**Work instruction:**
Check each line of the records below and collect those that include the word "Precio".

**Entries shown:**
====

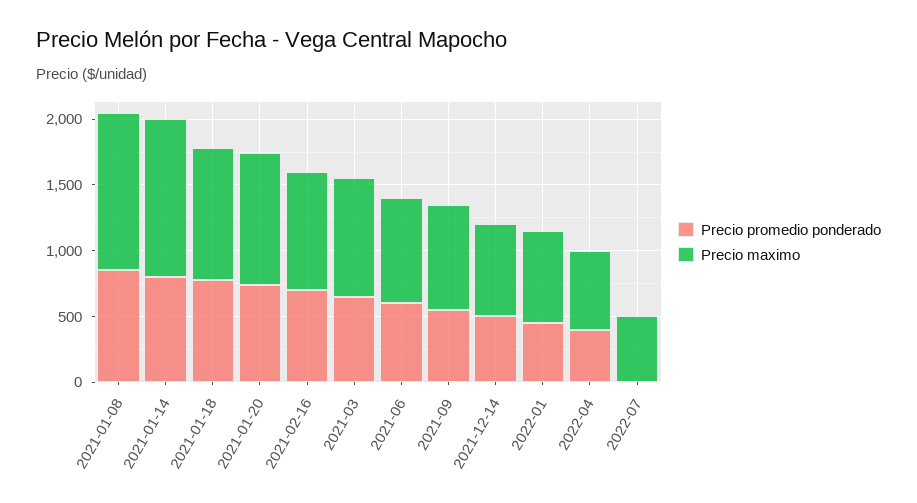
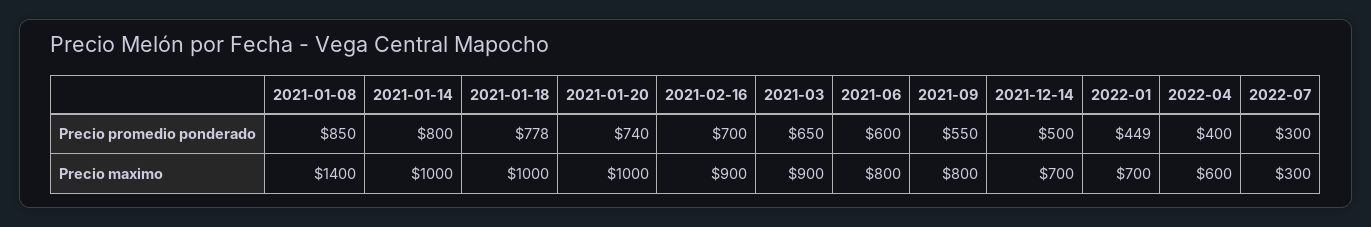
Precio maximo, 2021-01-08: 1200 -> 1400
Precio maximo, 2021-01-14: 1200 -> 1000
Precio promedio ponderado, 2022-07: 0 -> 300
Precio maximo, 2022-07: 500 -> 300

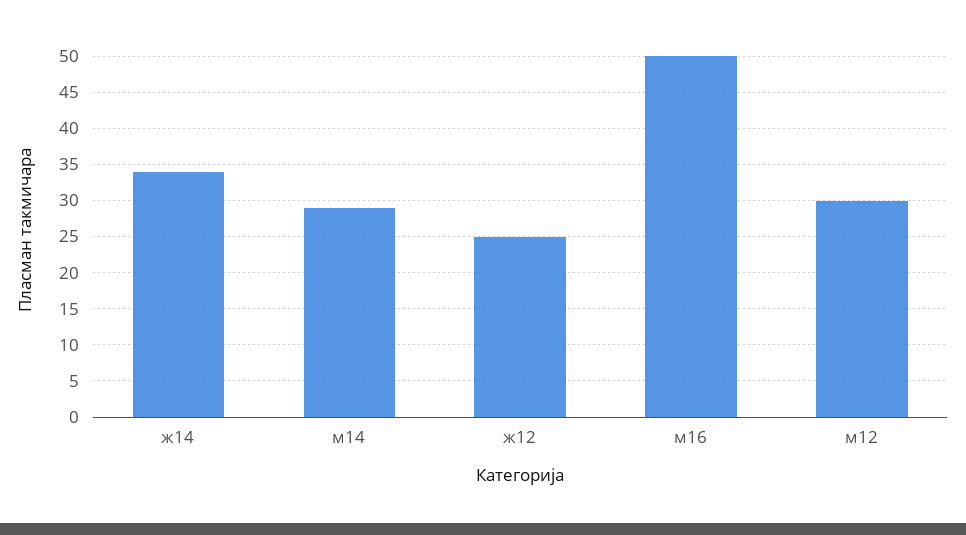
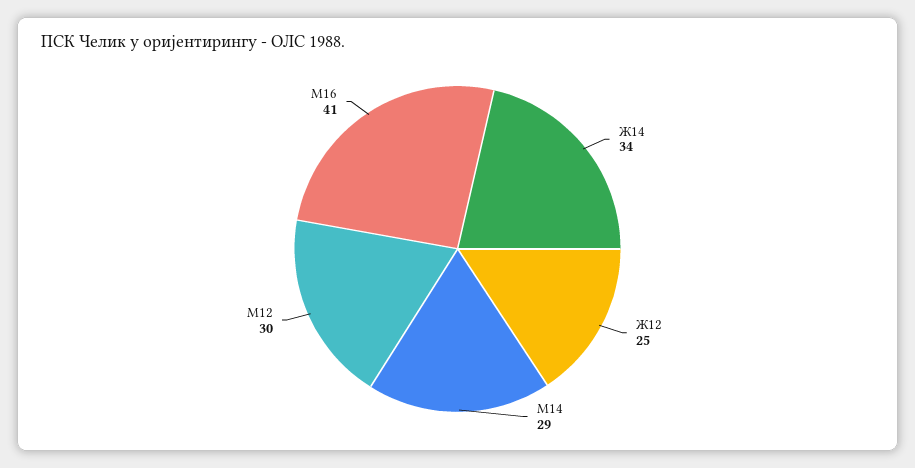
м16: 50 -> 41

====

**Expected answer:**
Precio maximo, 2021-01-08: 1200 -> 1400
Precio maximo, 2021-01-14: 1200 -> 1000
Precio promedio ponderado, 2022-07: 0 -> 300
Precio maximo, 2022-07: 500 -> 300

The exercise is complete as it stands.